[Collected data entries]
◇ ◇ ◇

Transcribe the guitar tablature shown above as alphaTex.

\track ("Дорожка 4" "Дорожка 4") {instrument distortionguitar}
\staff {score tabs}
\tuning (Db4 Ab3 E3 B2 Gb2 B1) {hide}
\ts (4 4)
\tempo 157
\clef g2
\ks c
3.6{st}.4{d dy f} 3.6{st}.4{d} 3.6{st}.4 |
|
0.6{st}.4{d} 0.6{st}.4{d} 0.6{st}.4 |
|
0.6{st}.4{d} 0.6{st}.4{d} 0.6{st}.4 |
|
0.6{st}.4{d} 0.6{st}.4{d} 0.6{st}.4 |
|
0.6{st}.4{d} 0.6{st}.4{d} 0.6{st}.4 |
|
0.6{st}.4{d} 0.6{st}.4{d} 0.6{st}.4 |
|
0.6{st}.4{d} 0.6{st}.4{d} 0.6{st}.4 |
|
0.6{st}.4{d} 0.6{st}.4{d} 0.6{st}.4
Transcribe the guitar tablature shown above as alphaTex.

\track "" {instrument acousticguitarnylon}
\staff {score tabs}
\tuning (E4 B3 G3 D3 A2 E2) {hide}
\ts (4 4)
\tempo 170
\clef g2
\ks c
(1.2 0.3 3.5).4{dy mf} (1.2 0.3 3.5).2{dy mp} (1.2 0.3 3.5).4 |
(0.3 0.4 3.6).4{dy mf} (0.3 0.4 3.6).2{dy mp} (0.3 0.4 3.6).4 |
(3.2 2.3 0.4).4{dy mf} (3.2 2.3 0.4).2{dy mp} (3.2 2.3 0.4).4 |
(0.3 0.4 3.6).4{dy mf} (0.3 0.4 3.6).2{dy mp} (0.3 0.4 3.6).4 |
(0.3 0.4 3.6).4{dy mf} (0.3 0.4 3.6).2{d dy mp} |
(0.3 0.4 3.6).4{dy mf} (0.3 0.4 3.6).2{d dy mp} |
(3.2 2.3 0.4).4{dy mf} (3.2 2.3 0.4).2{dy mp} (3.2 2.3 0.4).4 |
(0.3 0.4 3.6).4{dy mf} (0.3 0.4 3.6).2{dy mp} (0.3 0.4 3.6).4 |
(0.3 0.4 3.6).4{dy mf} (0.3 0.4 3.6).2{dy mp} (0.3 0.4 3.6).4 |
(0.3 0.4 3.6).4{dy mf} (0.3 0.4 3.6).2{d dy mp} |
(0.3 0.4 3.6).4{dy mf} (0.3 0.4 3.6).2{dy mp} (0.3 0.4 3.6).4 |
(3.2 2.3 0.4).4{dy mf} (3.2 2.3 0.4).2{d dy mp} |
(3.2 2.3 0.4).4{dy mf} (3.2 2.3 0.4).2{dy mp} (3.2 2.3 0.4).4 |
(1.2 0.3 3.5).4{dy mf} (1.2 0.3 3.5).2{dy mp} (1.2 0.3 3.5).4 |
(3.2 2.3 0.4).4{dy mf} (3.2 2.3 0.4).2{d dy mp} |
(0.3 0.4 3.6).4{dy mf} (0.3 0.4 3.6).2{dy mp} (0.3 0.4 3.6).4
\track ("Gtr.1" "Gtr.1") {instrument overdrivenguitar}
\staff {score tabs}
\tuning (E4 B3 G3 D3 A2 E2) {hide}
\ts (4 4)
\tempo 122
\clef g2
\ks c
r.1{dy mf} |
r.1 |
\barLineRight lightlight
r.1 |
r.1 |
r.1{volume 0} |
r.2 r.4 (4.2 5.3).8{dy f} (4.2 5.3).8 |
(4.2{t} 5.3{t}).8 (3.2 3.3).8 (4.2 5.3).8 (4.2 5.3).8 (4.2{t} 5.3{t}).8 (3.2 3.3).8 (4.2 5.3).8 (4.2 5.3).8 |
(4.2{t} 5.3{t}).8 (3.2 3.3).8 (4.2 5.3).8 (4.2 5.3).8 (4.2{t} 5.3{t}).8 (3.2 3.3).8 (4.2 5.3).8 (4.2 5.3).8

◇ ◇ ◇

Identify each line in the entries above that contains the string "instrument", and copy those lines out in full.

- _EXERCISE OUTPUT_:
\track ("Дорожка 4" "Дорожка 4") {instrument distortionguitar}
\track "" {instrument acousticguitarnylon}
\track ("Gtr.1" "Gtr.1") {instrument overdrivenguitar}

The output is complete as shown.